Kritik Teori dan Teori Kritik


[jambo_unsyiah] Kritik Teori & Teori Kritik
Monday, January 31, 2011 10:01 PM
From: "saleh sjafei"
To: "Jambo UNsyiah"

Saleum untuk bandum rakan,
Pertama+tama saya mohon maaf tulisan ini lebih teoretis dan relatif lebih panjang. Bahwa dalam dunia keilmuan, penelitian, dan kajian-kajian ilmiah istilah teori sudah lazim dibicarakan para civitas akademika, utamanya melalui literatur review dan theoretical framework. Apa dan bagaimana hubungan penelitian yang akan atau sedang diselenggarakan dengan berbagai hasil penelitian terdahulu dalam bidangnya. Secara sederhana teori merupakan penjelasan tentang suatu gejala atau pokok permasalah yang telah dipelajari oleh ilmuan, peneliti, atau pengaji dengan andalan perangkat metodologi ilmiah. Teman-teman warga jambo yang telah menempuh jenjang pendidikan doktoral, misalnya, kegiatan berteori mestinya menjadi salah satu kegemaran mereka.
Diskusi teoretik adalah kebiasaan yang digelutinya baik formal ataupun informal. Dalam beberapa kesempatan saya pernah menyitir bahwa capaian gelar doctor of philosophy), antara lain, tentunya mereka sudah terlibat dengan pemikiran teoretis (jalinan rasional-empiris, deduksi-induksi logis) untuk melahirkan new knowledge generation. Namun, apa kemungkinan sebab-sebabnya mereka jarang menunjukkan refleksi kerja teoretis itu dalam praktik sosial dan pergaulan komunitas akademis, sebutlah diskusi melalui jambo_unsyiah?   
Di kalangan atau bidang natural science ada banyak teori yang terkenal dan tidak diragukan lagi kegunaannya. Umpamanya, teori Newton yang kemudian dikritik dengan teori Einstein, dan sebagainya. Dengan kritikan atau dialektika itu akan terjadi perkembangan atau kemajuan dalam berbagai capaian akademis.
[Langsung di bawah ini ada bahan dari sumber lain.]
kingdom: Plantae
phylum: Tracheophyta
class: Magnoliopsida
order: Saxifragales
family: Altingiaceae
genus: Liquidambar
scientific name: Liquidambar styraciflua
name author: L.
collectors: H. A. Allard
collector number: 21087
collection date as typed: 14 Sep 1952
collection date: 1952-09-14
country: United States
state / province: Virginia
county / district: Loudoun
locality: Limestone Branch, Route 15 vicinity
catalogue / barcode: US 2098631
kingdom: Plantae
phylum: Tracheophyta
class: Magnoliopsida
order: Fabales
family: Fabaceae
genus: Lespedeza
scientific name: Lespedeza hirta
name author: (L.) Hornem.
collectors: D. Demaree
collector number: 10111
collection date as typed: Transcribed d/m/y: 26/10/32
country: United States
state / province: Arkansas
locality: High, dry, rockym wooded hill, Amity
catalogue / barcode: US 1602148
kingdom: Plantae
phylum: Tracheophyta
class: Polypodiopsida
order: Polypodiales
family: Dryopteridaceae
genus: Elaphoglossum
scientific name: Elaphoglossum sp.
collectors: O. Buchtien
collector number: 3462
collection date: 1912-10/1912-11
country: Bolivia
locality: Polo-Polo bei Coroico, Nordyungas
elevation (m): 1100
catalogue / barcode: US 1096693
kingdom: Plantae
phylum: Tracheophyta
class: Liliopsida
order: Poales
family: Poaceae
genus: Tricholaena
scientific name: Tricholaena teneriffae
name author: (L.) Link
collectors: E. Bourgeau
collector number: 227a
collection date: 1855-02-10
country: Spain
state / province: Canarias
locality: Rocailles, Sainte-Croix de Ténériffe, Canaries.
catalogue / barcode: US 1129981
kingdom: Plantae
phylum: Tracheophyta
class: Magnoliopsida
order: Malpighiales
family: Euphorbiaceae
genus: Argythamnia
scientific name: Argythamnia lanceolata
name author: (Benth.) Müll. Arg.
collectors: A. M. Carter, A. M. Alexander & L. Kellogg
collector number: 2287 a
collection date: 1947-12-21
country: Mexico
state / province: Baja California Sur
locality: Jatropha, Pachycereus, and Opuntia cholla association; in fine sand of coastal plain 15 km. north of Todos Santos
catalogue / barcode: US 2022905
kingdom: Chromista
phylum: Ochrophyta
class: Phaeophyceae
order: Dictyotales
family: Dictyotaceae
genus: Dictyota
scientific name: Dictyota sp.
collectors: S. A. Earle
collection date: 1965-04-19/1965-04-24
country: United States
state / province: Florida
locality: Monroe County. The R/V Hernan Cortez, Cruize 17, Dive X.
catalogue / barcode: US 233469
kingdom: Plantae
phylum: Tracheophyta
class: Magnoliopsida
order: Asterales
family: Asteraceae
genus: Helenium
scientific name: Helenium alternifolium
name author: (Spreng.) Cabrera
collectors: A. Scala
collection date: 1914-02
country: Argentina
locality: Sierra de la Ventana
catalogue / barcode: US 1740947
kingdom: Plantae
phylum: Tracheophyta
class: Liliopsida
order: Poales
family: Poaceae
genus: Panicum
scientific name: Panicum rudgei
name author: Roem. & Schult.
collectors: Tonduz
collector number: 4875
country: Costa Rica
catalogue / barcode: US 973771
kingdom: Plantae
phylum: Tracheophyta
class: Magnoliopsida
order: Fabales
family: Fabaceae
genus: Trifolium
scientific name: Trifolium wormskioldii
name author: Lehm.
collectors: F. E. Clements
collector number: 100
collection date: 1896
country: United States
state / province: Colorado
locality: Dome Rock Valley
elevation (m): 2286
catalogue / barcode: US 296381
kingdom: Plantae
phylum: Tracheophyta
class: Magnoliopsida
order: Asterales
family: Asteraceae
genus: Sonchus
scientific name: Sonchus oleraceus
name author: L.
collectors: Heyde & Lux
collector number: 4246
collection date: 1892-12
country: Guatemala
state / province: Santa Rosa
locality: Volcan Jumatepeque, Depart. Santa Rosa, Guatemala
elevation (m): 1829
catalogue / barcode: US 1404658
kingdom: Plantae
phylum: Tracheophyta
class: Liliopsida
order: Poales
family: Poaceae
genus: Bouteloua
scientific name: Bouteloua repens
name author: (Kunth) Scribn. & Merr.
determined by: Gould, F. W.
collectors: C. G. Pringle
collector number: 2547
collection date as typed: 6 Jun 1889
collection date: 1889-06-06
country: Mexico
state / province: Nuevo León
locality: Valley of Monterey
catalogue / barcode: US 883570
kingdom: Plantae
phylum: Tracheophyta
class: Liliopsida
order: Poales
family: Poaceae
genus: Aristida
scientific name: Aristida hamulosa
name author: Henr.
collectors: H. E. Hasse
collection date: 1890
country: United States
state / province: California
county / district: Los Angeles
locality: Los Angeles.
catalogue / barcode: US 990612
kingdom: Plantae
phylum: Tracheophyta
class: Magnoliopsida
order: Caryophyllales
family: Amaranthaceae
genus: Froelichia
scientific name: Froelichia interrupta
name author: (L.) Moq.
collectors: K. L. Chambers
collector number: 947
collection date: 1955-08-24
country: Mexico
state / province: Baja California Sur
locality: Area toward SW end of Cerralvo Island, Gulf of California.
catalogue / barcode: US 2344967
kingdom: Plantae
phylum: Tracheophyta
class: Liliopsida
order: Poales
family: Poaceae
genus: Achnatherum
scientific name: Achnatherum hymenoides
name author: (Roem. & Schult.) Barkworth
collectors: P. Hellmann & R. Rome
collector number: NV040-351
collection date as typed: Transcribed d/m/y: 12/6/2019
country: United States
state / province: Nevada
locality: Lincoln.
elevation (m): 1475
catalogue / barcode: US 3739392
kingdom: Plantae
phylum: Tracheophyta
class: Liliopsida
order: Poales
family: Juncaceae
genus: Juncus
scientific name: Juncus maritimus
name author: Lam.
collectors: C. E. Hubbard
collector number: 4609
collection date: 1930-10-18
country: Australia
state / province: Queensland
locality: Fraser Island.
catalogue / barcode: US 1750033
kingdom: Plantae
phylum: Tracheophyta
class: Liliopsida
Lebih jauh, ....di kalangan para pemikir kritis, misalkan lingkungan mazhab frankfurt, termasuk Habermas, mereka cenderung bekerja sebagai ilmuan tidak untuk mencari "kesamaan pandangan", melainkan mereka gandrung pada "perbedaan wacana dan opini". Bagi mereka, "kerukunan" adalah racun bagi pemikiran (filosofis) keilmuan, dan "keselarahan" sebagai pertanda (beduk) lonceng kematian bagi para pemikir yang kreatif.
Dalam perjalanan kehidupan dan hubungan antar manusia menjadi rukun, mereka harus menikmati keadilan, dan supaya mereka bisa adil, mereka harus berpikir kritis, artinya ada inisiasi dan motivasi mereka untuk menolak kepuasan intelektual yang hanya mencari kesamaan saja.
Demikianlah para pemikir kritis, mereka cenderung untuk tidak sepaham antara satu sama lain. Mereka lebih suka utuk saling menanggapi dan saling mengajukan kritik atas opininya masing-masing. Perihal yang dapat mendorong mereka bersatu adalah penolakan atas argumen yang bersifat ideologis, dengan meneruskan pemikiran Marx secara kritis dan anti-dogmatis, seperti "Marxisme Resmi".

Demikianlah, saya mohon maaf atas keasyikan menulis yang teoretis dan panjang sekali. Semoga ada masukan dan kritikan dari para warga jambo_unsyiah. Tanpa tanggapan yang kritis hampir dapat dikatakan sebuah pandangan tidak ada manfaatnya.